А дальше – нам показали винодельню: все эти механизмы, аккуратно, как руками, отрывающие ягоды от гроздей, прессы, деликатно отжимающие сок из ягод, только что гроздьями висевших на лозах, огромные стальные баки для брожения сока, только что выжатого из ягод, лишь недавно в составе гроздей висевших на лозах, бесконечные ряды дубовых бочек, в которые заливается молодое вино, только-только превратившееся в вино из сока.

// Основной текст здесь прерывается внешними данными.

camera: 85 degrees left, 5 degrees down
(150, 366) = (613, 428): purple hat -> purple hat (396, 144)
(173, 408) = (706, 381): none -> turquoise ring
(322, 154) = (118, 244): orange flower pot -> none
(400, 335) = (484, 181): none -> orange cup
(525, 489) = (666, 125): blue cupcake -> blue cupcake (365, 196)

Как и полтора века назад, в мухранских подвалах все происходит на французский лад. И очень по‐современному. Получается, заветы князя продолжали претворяться в жизнь. Дело Мухранбатони живет и процветает. «Кто дал окраску мухранскому соку?» – спрашивал сто лет назад Тициан Табидзе, «Мы, – могли бы ответить шведы, – и французский дуб». Хорошенько все осмотрев, мы вновь встретились с Питером. Только теперь не у ворот, а в помещении для приемов официальных делегаций. Стол был уже накрыт, и из того угла, где он стоял, дивно пахло свежим хлебом, лобио и другой домашней стряпней. Фужеры, правда, были расположены группами на другом столе, и на каждого из нас полагалось по дюжине; очевидно, назревала подробная дегустация, никак не привязанная к обеду. И тут самый мудрый из нас, Максим (или же – самый голодный), предложил два процесса – дегустации мухранских вин и легчайшего закусывания – не разделять. Предложение, как понимаете, было встречено с энтузиазмом и поддержано подавляющим большинством голосов, то есть всеми имевшимися в наличии. И мы, не медля, расселись за столом.
Членам экспедиции бог послал в тот день сациви, жареной картошки, речной форели, лобио, деревенских цыплят, горячих хачапури, сулугуни, ну и десяток бутылок вина Château Mukhrani, от прелестного «Горули мцване» и ароматнейшего розового «Тавквери» до полнотелых красных «Шавкапито» и «Саперави из княжеских подвалов». И да, чачу, сделанную из отжимков всех мухранских сортов винограда.
Подняв первый бокал (с тем самым прелестным «Горули мцване», которого можно выдуть целую бочку), Питер с энтузиазмом воскликнул: «Сакартвелос гаумарджос», мы встали и выпили за Грузию, которая нас, детей разных народов, не только объединяла в этот момент, но кормила и поила, и не березовым соком, а соломенным вином. Дальше настал черед розового (на которое Питер делает большую ставку в борьбе за открытые террасы тбилисских ресторанов) и тоста за Швецию. И почему‐то именно за Швецию было особенно приятно пить в окружении друзей, бокалов и тарелок со снедью. Да и Питер нам всем был страшно симпатичен, и, выпивая за Швецию и шведов, мы, конечно, в первую очередь пили за него, за нашего доброго хозяина, накрывшего столь своевременный и роскошный стол.